The Old Oak, de Ken Loach
Le regard de The Old Oak évite la complexité et ramène tout sur le tableau de la psychologie pour expliquer les agissements ou affects qui traversent ses personnages, quand ce n’est pas la simple considération morale qui vient les condamner. Le film n’est ainsi jamais concerné par les contradictions internes qui s’opèrent chez un travailleur (corps social qui, à part son personnage principal, ne sera jamais filmé au travail), mais consacre la majorité de son temps à filmer des êtres vertueux, à la limite de l’angélisme, bientôt mis à rude épreuve par des circonstances extérieures.

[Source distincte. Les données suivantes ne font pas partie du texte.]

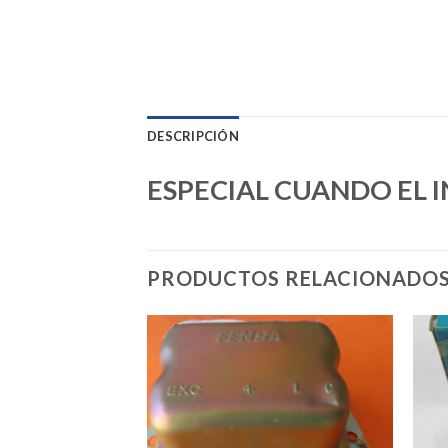
DESCRIPCIÓN
ESPECIAL CUANDO EL 
PRODUCTOS RELACIONADO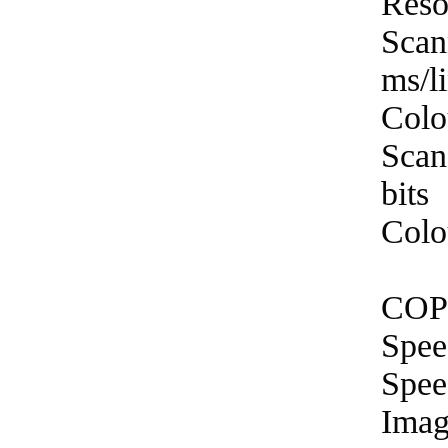
Reso
Scan
ms/l
Colo
Scan
bits
Colou
CO
Spee
Spee
Imag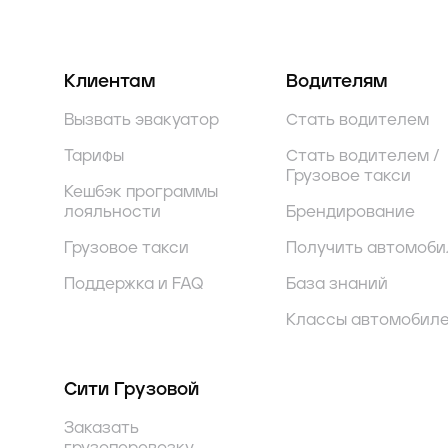
Клиентам
Водителям
Вызвать эвакуатор
Стать водителем
Тарифы
Стать водителем /
Грузовое такси
Кешбэк программы
лояльности
Брендирование
Грузовое такси
Получить автомоби
Поддержка и FAQ
База знаний
Классы автомобил
Сити Грузовой
Заказать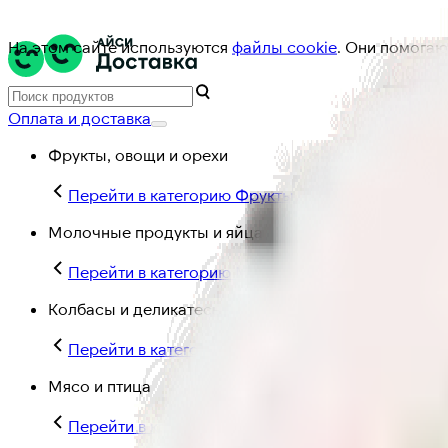
На этом сайте используются
файлы cookie
. Они помогаю
Оплата и доставка
Фрукты, овощи и орехи
Перейти в категорию Фрукты, овощи и орехи
Молочные продукты и яйца
Перейти в категорию Молочные продукты и яйц
Колбасы и деликатесы
Перейти в категорию Колбасы и деликатесы
Мясо и птица
Перейти в категорию Мясо и птица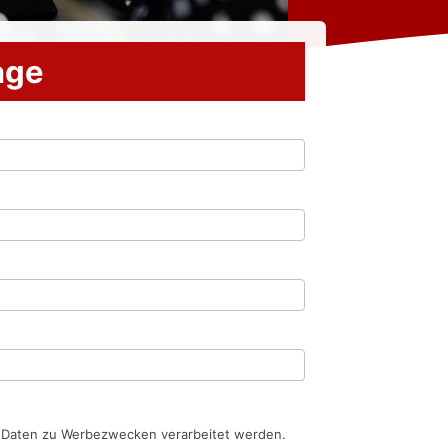
rage
n Daten zu Werbezwecken verarbeitet werden.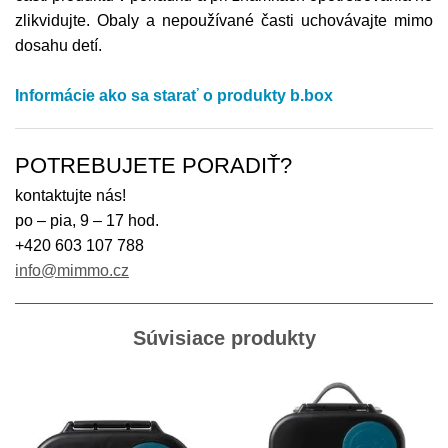
zlikvidujte. Obaly a nepoužívané časti uchovávajte mimo
dosahu detí.
Informácie ako sa starať o produkty b.box
POTREBUJETE PORADIŤ?
kontaktujte nás!
po – pia, 9 – 17 hod.
+420 603 107 788
info@mimmo.cz
Súvisiace produkty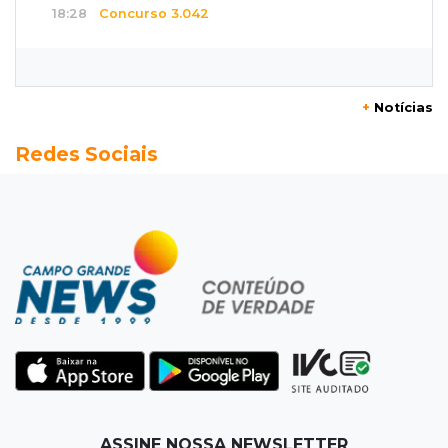
18:28
Concurso 3.042
Mega-Sena sorteia neste domingo prêmio
acumulado em R$ 165 milhões
+
Notícias
18:05
Energia renovável
Redes Sociais
Produção de biodiesel cresce 32% em MS e
supera 31 milhões de litros
17:44
100º caso
Suspeito de roubo morre ao reagir à
abordagem policial no Noroeste
17:21
Brasileirão feminino
Palmeiras empata fora de casa e Bahia vence
com dois gols de Raquel
17:06
Brasileirão
ASSINE NOSSA NEWSLETTER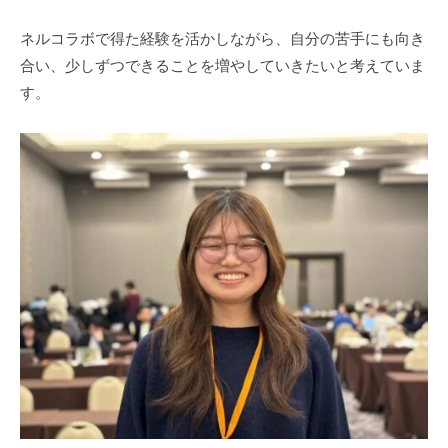
ネルコラボで得た経験を活かしながら、自分の苦手にも向き
合い、少しずつできることを増やしていきたいと考えていま
す。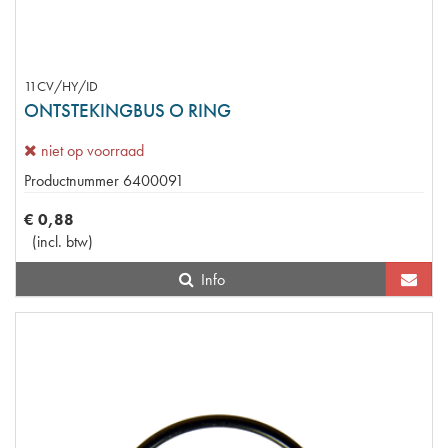
11CV/HY/ID
ONTSTEKINGBUS O RING
niet op voorraad
Productnummer
6400091
€
0
,
88
(
incl. btw
)
Info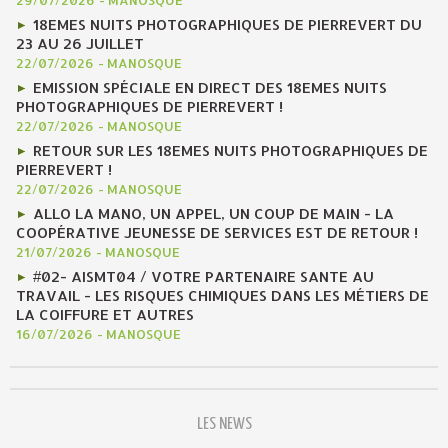
29/07/2026
-
MANOSQUE
18EMES NUITS PHOTOGRAPHIQUES DE PIERREVERT DU
23 AU 26 JUILLET
22/07/2026
-
MANOSQUE
EMISSION SPÉCIALE EN DIRECT DES 18EMES NUITS
PHOTOGRAPHIQUES DE PIERREVERT !
22/07/2026
-
MANOSQUE
RETOUR SUR LES 18EMES NUITS PHOTOGRAPHIQUES DE
PIERREVERT !
22/07/2026
-
MANOSQUE
ALLO LA MANO, UN APPEL, UN COUP DE MAIN - LA
COOPÉRATIVE JEUNESSE DE SERVICES EST DE RETOUR !
21/07/2026
-
MANOSQUE
#02- AISMT04 / VOTRE PARTENAIRE SANTE AU
TRAVAIL - LES RISQUES CHIMIQUES DANS LES MÉTIERS DE
LA COIFFURE ET AUTRES
16/07/2026
-
MANOSQUE
LES NEWS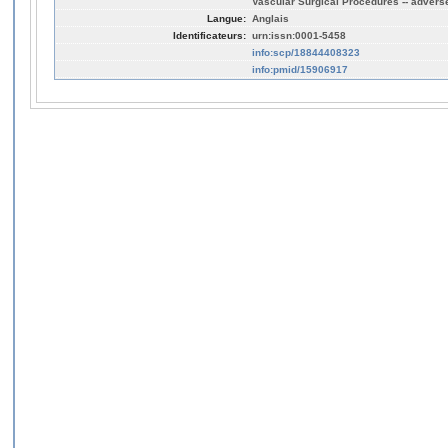
Vascular Surgical Procedures -- adverse
Langue:
Anglais
Identificateurs:
urn:issn:0001-5458
info:scp/18844408323
info:pmid/15906917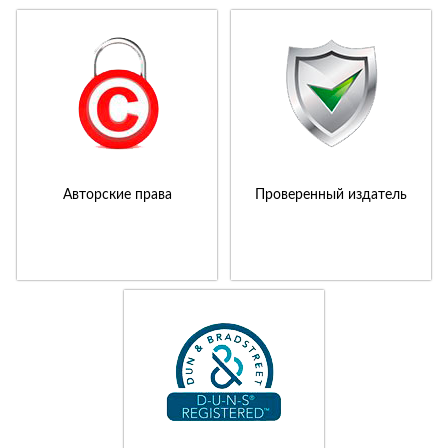
Авторские права
Проверенный издатель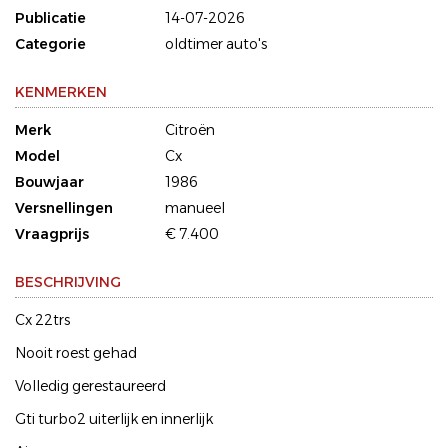
Publicatie
14-07-2026
Categorie
oldtimer auto's
KENMERKEN
Merk
Citroën
Model
Cx
Bouwjaar
1986
Versnellingen
manueel
Vraagprijs
€ 7.400
BESCHRIJVING
Cx 22trs
Nooit roest gehad
Volledig gerestaureerd
Gti turbo2 uiterlijk en innerlijk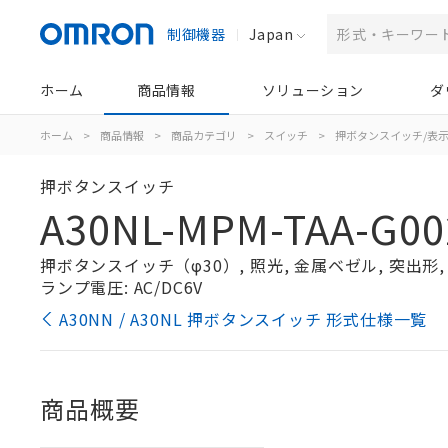
制御機器
Japan
ホーム
商品情報
ソリューション
ダ
ホーム
>
商品情報
>
商品カテゴリ
>
スイッチ
>
押ボタンスイッチ/表
押ボタンスイッチ
A30NL-MPM-TAA-G00
押ボタンスイッチ（φ30）, 照光, 金属ベゼル, 突出形, モ
ランプ電圧: AC/DC6V
A30NN / A30NL 押ボタンスイッチ 形式仕様一覧
商品概要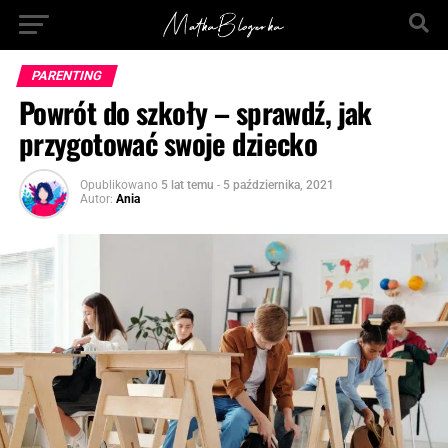
PARENTING
Powrót do szkoły – sprawdź, jak
przygotować swoje dziecko
Opublikowano
5 lat temu
-
5 października, 2021
Autor:
Ania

Déménagement, de Shinji Sōmai
Véritable révélation, Déménagement, à la fois cruel et mystérieux, s’inscrit, sans forcer, dans la cohorte des grands films d’enfance. Un peu à la manière d’Ōshima dans Le Petit Garçon, Sōmai filme magnifiquement l’opacité de l’enfance, tout en nous projetant de plain-pied dans l’intimité psychique d’une petite fille, superbement incarnée par Tomoko Tabata, qui poursuivra d’ailleurs sa carrière à l’âge d’adulte. Après avoir vibré avec Déménagement, on brûle de découvrir les autres films du Japonais dans les salles françaises. Ce n’est pas un souhait, c’est un impératif.
Le Vourdalak, d’Adrien Beau
S’il fait référence au Nosferatu de Murnau et qu’on pense pour notre part à La Belle dormant d’Arrieta ou au cinéma de Tim Burton, Le Vourdalak invente son propre territoire de cinéma, né d’un double mouvement inverse. D’un côté un retour aux sources d’un cinéma organique et artisanal (jeux d’ombres expressionnistes, usage d’une marionnette pour représenter le monstre, pellicule 16mm) et du mythe vampirique (la nouvelle est antérieure au classique de Bram Stoker, Dracula) et, de l’autre, une projection dans des thématiques contemporaines (la fluidité de genre et la satire du patriarcat).
La critique de Bruno Deruisseau
Sissi & moi, de Frauke Finsterwalder
Sissi & moi est un film sur l’amitié. Et “entre deux amis, il n’y en a qu’un qui soit l’ami de l’autre”, disait l’écrivain Alphonse Karr. Vision sans doute pessimiste, mais pour Finsterwalder, le propos est politique : dans une société monarchique, où les classes sont très déterminées et rigides, il ne peut exister de véritable amitié entre des personnes qui ne seront jamais du même monde.
La critique de Jean-Baptiste Morain
Le Syndrome des amours passées, d’Ann Sirot et Raphaël Balboni
Après le plutôt réussi Une vie démente (2021), Ann Sirot et Raphaël Balboni resservent une même mise en scène faite d’improvisations, de jump cut et d’un esprit de sitcom un peu zinzin. Le souci est que le film est tiraillé entre un anticonformisme de façade et des réflexes normatifs un peu poussiéreux. Malgré la belle énergie de Lucie Debay (déjà vue cette année dans Lucie perd son cheval), Le Syndrome des amours passées manque de grâce. Son principe d’archéologie d’un couple finit par dérouler un système trop redondant et trop sage.
La critique de Bruno Deruisseau
Chambre 999, de Lubna Playoust
Que se passe-t-il lorsqu’on enferme un·e cinéaste et une caméra après lui avoir demandé si le cinéma était un langage en voie de disparition ? Quarante ans après que Wim Wenders a eu cette merveilleuse idée, Lubna Playoust l’a reprise et proposée à une trentaine de réalisateur·rices, parmi lesquels Rebecca Zlotowski, David Cronenberg, Monia Chokri, Baz Luhrmann… La tentation du name dropping est bien grande, tant l’intérêt du documentaire semble résider dans son casting.